Wahab Tariq Butt
They are blaming me for murder of the young pregnant girl outside Lahore High Court. They say I am an accomplice. How dare I stand there and watch those men murder that poor girl? Why didn’t I stop them? They say I should be punished. I don’t have an iota of shame and am a disgrace to men, I am being told.
I would normally ignore such people and carry on with my life. But the poor girl who was murdered by her own father and brother asks me the same questions when she haunts my dreams. I can feel for that poor soul. Killed by her own kith and kin for an action not classified as a crime under the laws of Islamic Republic of Pakistan, the girl’s soul would not be able to rest in peace- although I pray every day that she does.

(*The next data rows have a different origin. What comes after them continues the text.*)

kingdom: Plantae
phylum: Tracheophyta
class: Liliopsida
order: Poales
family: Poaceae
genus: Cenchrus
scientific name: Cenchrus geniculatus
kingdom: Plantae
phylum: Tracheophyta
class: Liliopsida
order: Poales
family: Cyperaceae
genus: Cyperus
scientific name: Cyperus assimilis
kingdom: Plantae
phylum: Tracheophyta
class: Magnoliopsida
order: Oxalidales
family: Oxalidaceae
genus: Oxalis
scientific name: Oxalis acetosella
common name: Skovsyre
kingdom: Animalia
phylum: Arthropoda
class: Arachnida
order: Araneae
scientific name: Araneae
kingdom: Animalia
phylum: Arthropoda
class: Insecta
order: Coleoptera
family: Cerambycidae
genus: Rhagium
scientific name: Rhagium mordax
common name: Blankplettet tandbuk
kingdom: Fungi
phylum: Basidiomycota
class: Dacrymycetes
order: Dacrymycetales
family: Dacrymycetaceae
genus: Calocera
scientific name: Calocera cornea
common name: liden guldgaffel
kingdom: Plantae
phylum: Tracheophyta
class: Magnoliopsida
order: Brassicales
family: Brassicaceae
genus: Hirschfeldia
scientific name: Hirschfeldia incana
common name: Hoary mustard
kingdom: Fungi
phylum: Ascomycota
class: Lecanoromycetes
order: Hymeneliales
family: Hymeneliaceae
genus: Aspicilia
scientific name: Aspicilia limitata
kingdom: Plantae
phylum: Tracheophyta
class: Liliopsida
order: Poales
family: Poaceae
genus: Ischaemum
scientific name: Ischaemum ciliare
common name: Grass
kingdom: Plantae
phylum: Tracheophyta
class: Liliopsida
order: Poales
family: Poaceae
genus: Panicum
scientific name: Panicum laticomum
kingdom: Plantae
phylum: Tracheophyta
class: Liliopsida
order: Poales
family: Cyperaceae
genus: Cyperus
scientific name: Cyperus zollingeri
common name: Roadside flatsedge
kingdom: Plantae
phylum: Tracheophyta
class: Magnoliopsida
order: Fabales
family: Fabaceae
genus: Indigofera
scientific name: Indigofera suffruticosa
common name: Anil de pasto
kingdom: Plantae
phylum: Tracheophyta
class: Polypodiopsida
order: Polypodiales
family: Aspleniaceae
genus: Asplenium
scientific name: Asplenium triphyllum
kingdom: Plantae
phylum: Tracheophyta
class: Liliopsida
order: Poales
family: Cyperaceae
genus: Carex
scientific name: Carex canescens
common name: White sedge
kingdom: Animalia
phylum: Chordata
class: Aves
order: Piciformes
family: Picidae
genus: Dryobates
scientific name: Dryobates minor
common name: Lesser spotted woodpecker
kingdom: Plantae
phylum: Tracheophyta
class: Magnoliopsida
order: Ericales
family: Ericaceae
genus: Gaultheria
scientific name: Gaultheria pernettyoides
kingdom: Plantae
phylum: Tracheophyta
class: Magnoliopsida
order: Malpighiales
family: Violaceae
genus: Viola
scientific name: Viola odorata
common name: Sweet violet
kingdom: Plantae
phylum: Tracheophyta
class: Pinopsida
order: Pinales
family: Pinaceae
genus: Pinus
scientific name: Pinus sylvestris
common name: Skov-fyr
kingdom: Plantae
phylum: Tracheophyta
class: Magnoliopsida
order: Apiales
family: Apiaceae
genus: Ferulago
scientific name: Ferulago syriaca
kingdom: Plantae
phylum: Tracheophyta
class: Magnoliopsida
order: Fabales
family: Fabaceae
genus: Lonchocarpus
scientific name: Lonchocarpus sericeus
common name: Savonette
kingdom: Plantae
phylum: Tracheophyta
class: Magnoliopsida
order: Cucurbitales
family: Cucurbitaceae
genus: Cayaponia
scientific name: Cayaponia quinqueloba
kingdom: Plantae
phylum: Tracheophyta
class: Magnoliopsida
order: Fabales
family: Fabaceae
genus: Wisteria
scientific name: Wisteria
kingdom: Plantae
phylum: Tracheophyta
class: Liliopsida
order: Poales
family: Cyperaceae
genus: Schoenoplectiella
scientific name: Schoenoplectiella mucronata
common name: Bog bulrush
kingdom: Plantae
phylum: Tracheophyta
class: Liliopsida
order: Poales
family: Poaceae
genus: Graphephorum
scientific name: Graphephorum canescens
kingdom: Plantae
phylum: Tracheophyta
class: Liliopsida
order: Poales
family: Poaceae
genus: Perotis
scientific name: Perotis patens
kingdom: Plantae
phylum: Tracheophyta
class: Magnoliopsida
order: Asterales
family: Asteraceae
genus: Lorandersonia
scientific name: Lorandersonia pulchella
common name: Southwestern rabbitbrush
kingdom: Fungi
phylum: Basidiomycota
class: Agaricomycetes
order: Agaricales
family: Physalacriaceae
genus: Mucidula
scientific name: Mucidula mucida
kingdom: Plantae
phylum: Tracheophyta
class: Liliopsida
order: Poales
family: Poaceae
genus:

I am not one of those who believe that someone should be brutally killed for making a life choice. I am a religious man who has read in Quran that murder of one human being is the murder of whole humanity. I don’t belong to any group that kills humans in the name of religion.
Instead, I feel for that poor girl. My heart cries every time I think about the time I stood there and watched those ‘gherat mand’ men kill an unarmed, weak girl. They say I am shameless, insensitive and heartless. I think I am just scared- scared of my life, of the life of those I love.
But I wasn’t always like this.Three years back, I was the Governor of Pakistan’s most populated province, Salman Taseer. I belonged to the ruling party and had earned enough to live my life comfortably. At that time also, such injustice happened and the victim was a woman. She was accused of blasphemy after a fight over petty issues with neighbours and was being wrongly awarded a death sentence. I stood for her. I came forward and tried to save her. At that time I neither hesitated nor asked myself: why should I? She was neither a friend nor a relative, but was a Pakistani and a human and that was enough. I thought that by saving her, I will please my Allah. I showed bravery- but I was killed by my own body guard. Instead of being appreciated for my stand against injustice, I was frowned upon. My murderer was showered with roses and given valentine presents while most Ulema refused to offer my janaza prayer. That was the first time I felt scared- scared not of my killer but of my millions of fellow countrymen.
A year later, I was a teenage girl Malala Yousafzai. Taliban had taken control of my city (Swat) and wanted me to live on their terms. They wouldn’t let the girls in my city study or work. They said I shouldn’t leave my house unless I am getting married or going for Hajj. I was brave and stood against them. They shot me in the head but I still stood firm. I survived, was even acknowledged by the world, but my own countrymen called me a traitor. They said I was a foreign agent, some refused to accept that I was even shot. Taliban didn’t scare me but this behaviour by country men did.
I still didn’t lose hope. Whenever I saw my country men in trouble, I leaped forward to help them. Few days back, I was a lawyer named Rashid Rehman. I spent my whole life working for rights of my countrymen. I saw that injustice was happening and a person was being wrongly accused of blasphemy. Those who launched a case against him had decided before hand that he deserved death- trial seemed a mere formality as anyone who agreed to represent the accused in court would be threatened of severe consequences. I knew the risks. I still came forward and stood for that helpless guy. I stood for him because I believed in humanity. I had seen murder of Salman Taseer and was scared of my life, and of the life of those whom I love; but I still stood against injustice. I was openly threatened in court and later brutally murdered. Apart from a few tweets, no one seemed to appreciate my sacrifice. I departed the world with honour. The extremists who killed me were never able to scare me and stop me from doing what was right. But the failure of authorities to punish my murderers did scare me. I had taken a stand, but the extremists were able to crush me and fulfil their evil plans. They now roam free.
So, when I was an ordinary man standing outside Lahore High Court, I was scared. Scared not of the bricks the attackers had in their hands, but of my own country men. I thought I would be either labelled a traitor or just completely forgotten. I was afraid that my sacrifice will not be appreciated. I was afraid that I will lose my life but the attackers will still fulfill their desires and go back to their homes proud. I was afraid that my attackers will remain unpunished and my children will spend their lives pleading for justice. Yes, I stood back and watched them kill her.
Should I be blamed for the murder of the girl outside Lahore high court? Am I an accomplice?